Мастер Джеймс методично послал ещё два злых удара меж покрытых багровыми полосами полушарий голого зада прекрасной страдалицы. При каждом жгучем ударе кнута леди Эшли издавала хриплые крики страдания, и зрители, стоявшие по сторонам мучившейся красавицы, могли видеть сухожилия, выступившие под покрытой потом кожей её шеи.
После того, как третий дьявольский удар ужалил набухшие губы её пухлого мокрого пельмешка, посылая её тело в неконтролируемый спазм боли, плачущая юная госпожа ухватилась за грубый задок телеги в безнадёжной попытке восстановить свои тающие силы. Отчаяние, стыд и унижение атаковали гордый дух всхлипывавшей девушки, воля слабела под атакой боли и страдания, тело, не подчинявшееся командам ума, изгибалось и дёргалось, подобно кукле, под рваный ритм плети наказующего.
Кучер подобрал поводья, и леди Эшли ощутила, как телега тронулась, сигнализируя о возобновлении её страшной Голгофы. Плеть тюремщика резко взметнулась, ужалив твёрдые, округлые изгибы дрожащих лодыжек голой узницы, посылая её хромать вперёд к неумолимой судьбе.
Последняя четверть часа мученичества леди Эшли стала прогулкой, которую она никогда не забудет. Каждый шаг давался с усилием, она хромала, пьяно спотыкаясь, за медленно двигавшейся телегой, её привязанные запястья были глухи к слезам и жалобам. Искусная плеть экзекутора настигала её протестующую плоть с дьявольским коварством, промежутки между ударами были намеренно нерегулярными, и те всегда заставали её неподготовленной. Слишком сильный поворот или изгиб служил приглашением к удару по части её терзаемого болью тела, ранее недоступной. Леди Эшли потерялась в мире пылающего огня, находившего её плоть, как бы она ни старалась увернуться.

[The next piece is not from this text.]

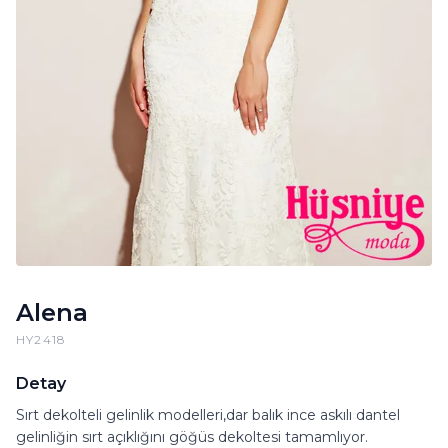
Alena
HY2418
Detay
Sırt dekolteli gelinlik modelleri,dar balık ince askılı dantel
gelinliğin sırt açıklığını göğüs dekoltesi tamamlıyor.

Мстительные горожане радостно наблюдали, как обнажённое тело прекрасной страдалицы беспомощно извивалось, когда свистящий кнут прижигал круглые, полные шары её пышного исполосованного зада или оборачивался вокруг тонкой талии либо прелестных конусообразных бёдер. Любопытно, что хриплые крики леди Эшли стали менее внятными и более хриплыми, как будто она достигла нового уровня боли. С каждым спазмом конвульсий её пышного нагого тела голова осуждённой красавицы откидывалась назад, лицо было маской страдания, глаза широко открытыми и наполненными слезами.
К тому времени, как медленная процессия свернула на Стивенс-авеню и направилась к последней остановке на казавшемся бесконечным пути горького унижения леди Эшли Гамильтон, лишь несколько бледных пятен нетронутой кожи виднелись между перекрестиями набухших шрамов, портивших нежно-белую гладкость содрогающихся ягодиц умело выпоротого голого зада. Непрекращающиеся атаки плети и проклятая неторопливость лошадиного аллюра увеличивали ужас предвкушения ударов, вымещавших адскую злобу на её измученном, вымокшем от пота теле.